■ **TASK STATEMENT**: Copy the items word for word, from the first line through the line containing "Reading left to right, transcribe this", and nothing beyond it.
↓
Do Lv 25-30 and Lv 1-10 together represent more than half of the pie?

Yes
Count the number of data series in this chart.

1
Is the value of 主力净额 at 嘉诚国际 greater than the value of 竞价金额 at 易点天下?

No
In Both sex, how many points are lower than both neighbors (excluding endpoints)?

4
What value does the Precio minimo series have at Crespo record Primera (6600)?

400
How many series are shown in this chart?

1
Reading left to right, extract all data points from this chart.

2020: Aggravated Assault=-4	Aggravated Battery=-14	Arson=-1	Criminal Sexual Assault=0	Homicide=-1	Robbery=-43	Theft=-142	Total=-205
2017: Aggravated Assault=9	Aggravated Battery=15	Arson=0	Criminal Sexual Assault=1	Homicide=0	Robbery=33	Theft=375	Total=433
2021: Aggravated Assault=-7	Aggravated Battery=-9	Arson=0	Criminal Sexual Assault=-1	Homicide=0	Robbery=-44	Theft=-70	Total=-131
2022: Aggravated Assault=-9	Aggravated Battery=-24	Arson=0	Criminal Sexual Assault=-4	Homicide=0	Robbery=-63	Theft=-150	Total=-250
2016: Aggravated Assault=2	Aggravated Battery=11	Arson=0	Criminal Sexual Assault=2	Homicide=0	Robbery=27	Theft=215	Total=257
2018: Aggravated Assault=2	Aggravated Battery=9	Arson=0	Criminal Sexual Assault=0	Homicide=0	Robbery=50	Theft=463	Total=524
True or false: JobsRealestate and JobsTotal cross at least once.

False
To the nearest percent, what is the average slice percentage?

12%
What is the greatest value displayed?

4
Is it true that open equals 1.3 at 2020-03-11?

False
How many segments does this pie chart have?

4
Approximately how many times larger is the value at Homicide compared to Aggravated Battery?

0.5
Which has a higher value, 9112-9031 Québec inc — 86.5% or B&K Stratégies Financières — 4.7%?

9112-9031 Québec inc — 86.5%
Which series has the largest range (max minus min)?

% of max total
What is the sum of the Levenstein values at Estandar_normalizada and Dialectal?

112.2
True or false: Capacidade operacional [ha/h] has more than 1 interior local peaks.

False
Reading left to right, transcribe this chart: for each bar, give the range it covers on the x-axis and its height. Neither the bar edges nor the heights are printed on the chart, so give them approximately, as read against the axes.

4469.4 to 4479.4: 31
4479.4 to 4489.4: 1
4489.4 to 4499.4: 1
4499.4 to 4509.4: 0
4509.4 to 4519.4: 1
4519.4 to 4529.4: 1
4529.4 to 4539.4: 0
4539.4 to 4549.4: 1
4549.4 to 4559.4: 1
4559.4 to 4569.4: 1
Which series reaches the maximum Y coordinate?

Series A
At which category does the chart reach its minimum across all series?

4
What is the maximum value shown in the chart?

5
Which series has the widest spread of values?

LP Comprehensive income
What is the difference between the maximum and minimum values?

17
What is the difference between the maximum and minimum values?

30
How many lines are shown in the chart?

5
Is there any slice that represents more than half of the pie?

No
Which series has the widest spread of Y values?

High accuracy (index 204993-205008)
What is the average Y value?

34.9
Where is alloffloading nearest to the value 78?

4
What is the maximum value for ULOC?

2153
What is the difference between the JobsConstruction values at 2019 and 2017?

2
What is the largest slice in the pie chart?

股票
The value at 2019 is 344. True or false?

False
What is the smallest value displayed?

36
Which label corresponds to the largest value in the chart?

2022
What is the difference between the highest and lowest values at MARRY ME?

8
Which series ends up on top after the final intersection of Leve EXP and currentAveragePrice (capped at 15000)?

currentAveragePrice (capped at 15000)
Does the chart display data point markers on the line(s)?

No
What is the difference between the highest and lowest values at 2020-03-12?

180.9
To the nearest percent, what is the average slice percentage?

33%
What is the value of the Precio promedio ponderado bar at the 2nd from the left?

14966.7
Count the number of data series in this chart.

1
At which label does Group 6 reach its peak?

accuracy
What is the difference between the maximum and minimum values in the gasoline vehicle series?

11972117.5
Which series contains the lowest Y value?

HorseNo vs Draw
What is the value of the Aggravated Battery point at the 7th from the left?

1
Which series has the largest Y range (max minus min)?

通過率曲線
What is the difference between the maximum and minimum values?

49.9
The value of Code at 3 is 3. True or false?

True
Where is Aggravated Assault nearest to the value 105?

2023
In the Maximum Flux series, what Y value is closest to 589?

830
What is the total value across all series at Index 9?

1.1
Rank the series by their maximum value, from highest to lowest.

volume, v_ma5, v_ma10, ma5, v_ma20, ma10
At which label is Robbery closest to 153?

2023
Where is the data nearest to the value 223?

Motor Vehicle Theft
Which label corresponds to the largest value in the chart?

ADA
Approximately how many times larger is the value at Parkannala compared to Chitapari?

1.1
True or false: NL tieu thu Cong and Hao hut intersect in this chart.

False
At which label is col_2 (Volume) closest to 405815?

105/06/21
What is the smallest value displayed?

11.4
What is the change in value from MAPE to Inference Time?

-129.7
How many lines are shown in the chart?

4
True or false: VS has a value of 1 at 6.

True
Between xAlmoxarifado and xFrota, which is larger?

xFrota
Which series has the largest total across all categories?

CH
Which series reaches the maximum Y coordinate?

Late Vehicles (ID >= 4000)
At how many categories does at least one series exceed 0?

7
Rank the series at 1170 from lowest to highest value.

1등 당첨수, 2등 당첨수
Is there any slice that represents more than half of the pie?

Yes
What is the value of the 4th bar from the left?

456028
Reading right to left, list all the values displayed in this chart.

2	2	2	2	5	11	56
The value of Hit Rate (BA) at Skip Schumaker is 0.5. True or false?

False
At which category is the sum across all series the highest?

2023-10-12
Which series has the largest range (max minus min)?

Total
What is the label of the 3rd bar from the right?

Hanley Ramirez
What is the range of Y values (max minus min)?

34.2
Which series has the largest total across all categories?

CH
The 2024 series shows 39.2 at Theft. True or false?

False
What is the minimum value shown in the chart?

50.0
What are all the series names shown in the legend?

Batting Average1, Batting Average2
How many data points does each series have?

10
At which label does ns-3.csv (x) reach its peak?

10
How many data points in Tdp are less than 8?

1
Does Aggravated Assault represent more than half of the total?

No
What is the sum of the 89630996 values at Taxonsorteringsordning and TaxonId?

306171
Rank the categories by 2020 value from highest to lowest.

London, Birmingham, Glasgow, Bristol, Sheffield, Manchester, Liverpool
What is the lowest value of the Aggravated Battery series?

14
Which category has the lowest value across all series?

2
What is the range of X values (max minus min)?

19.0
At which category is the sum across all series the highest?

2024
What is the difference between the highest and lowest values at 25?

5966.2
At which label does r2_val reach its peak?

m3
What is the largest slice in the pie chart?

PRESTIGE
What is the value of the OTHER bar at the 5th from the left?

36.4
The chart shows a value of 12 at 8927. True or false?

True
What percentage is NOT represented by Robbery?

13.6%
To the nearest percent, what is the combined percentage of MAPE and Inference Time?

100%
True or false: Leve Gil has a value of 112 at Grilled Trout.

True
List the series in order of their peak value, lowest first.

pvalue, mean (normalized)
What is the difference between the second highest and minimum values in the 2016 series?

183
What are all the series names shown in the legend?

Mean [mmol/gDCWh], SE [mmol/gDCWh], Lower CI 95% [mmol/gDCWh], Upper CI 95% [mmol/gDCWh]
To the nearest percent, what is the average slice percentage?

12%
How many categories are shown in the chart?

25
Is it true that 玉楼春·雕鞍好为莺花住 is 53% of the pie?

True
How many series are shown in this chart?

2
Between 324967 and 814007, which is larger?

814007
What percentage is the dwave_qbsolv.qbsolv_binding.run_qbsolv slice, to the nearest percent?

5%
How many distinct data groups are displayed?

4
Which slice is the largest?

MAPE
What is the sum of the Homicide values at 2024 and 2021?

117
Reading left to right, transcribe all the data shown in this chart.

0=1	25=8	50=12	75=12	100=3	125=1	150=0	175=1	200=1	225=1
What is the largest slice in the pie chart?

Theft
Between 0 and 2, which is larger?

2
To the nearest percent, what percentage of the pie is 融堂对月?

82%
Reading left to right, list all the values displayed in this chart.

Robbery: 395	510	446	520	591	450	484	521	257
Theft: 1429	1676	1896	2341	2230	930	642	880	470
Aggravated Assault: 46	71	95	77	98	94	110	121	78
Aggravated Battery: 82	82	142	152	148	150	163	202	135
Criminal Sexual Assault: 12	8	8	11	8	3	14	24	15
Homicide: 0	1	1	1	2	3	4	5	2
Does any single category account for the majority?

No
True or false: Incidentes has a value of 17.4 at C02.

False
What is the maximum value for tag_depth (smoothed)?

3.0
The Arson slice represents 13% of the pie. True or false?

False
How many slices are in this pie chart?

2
↑
■ **EXERCISE SOLUTION**:
Do Lv 25-30 and Lv 1-10 together represent more than half of the pie?

Yes
Count the number of data series in this chart.

1
Is the value of 主力净额 at 嘉诚国际 greater than the value of 竞价金额 at 易点天下?

No
In Both sex, how many points are lower than both neighbors (excluding endpoints)?

4
What value does the Precio minimo series have at Crespo record Primera (6600)?

400
How many series are shown in this chart?

1
Reading left to right, extract all data points from this chart.

2020: Aggravated Assault=-4	Aggravated Battery=-14	Arson=-1	Criminal Sexual Assault=0	Homicide=-1	Robbery=-43	Theft=-142	Total=-205
2017: Aggravated Assault=9	Aggravated Battery=15	Arson=0	Criminal Sexual Assault=1	Homicide=0	Robbery=33	Theft=375	Total=433
2021: Aggravated Assault=-7	Aggravated Battery=-9	Arson=0	Criminal Sexual Assault=-1	Homicide=0	Robbery=-44	Theft=-70	Total=-131
2022: Aggravated Assault=-9	Aggravated Battery=-24	Arson=0	Criminal Sexual Assault=-4	Homicide=0	Robbery=-63	Theft=-150	Total=-250
2016: Aggravated Assault=2	Aggravated Battery=11	Arson=0	Criminal Sexual Assault=2	Homicide=0	Robbery=27	Theft=215	Total=257
2018: Aggravated Assault=2	Aggravated Battery=9	Arson=0	Criminal Sexual Assault=0	Homicide=0	Robbery=50	Theft=463	Total=524
True or false: JobsRealestate and JobsTotal cross at least once.

False
To the nearest percent, what is the average slice percentage?

12%
What is the greatest value displayed?

4
Is it true that open equals 1.3 at 2020-03-11?

False
How many segments does this pie chart have?

4
Approximately how many times larger is the value at Homicide compared to Aggravated Battery?

0.5
Which has a higher value, 9112-9031 Québec inc — 86.5% or B&K Stratégies Financières — 4.7%?

9112-9031 Québec inc — 86.5%
Which series has the largest range (max minus min)?

% of max total
What is the sum of the Levenstein values at Estandar_normalizada and Dialectal?

112.2
True or false: Capacidade operacional [ha/h] has more than 1 interior local peaks.

False
Reading left to right, transcribe this chart: for each bar, give the range it covers on the x-axis and its height. Neither the bar edges nor the heights are printed on the chart, so give them approximately, as read against the axes.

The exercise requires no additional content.